These Whistleblowers Think the NSA is Blackmailing Obama and Congress - electic
http://www.policymic.com/articles/68485/these-whistleblowers-think-the-nsa-is-blackmailing-obama-and-congress

======
junto
Someone needs to ask Obama why he both backed and co-signed bills that would
curb the power of the NSA before he became president, only to completely
change his tune afterwards.

I've said it before, but I also believe that the NSA now has the power to make
sure that presidents toe the line.

The question everyone needs to ask themselves is; who's line are they toeing?
Who's the piper? Who is the power behind the throne?

It might just be conspiracy theory, but the problem is the NSA now genuinely
have the capability to do this. Even if they aren't, how would we know if
somebody rogue came in to head up the NSA; an American Joseph Goebbels for
example. We wouldn't even know, because all of those secret courts and secret
policies would hide the reality from the public until it was too late.

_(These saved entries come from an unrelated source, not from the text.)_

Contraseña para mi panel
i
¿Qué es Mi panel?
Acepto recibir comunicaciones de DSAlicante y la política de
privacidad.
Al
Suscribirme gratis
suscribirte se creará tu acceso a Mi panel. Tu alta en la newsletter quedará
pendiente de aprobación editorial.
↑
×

I just hope that we aren't too late already.

------
memracom
Effectively, these people are saying that the U.S. government has been
overthrown in a coup and that the plotters were so successful that they have
been able to keep it quiet until now.

Reminds me of something Putin said in an interview with foreign press back in
2003 or 2004. He said that nobody has clean hands, not even himself. But you
have to move forward.

What the USA needs now is a politician with the courage of Putin, to admit
that there are problems and corruption at the heart of government, but to move
ahead anyway. As Putin's example has shown, you can start with unclean hands
and nevertheless gain the support of a majority of the electorate.

America has to move beyond its Puritan past and stop pretending that those in
power are pearly white, or even that they need to give the appearance of being
pearly white. That pressure to appear so clean is what opens the door to the
corruption that has plagued American politics since the postwar boom of the
military industrial complex.

------
spodek
The NSA already believes its actions protect national security. It follows its
stability protects national interest. Keeping tabs on people who control its
budget and accountability keeps it stable.

They have means, motive, and opportunity to collect evidence to compromise
government decision-makers.

The only reason I could imagine them not acting on it would be accountability,
which almost no one who could hold them accountable is exerting. At least not
yet.

------
w_t_payne
I sure hope not .... but I have no way of knowing. Which is a problem.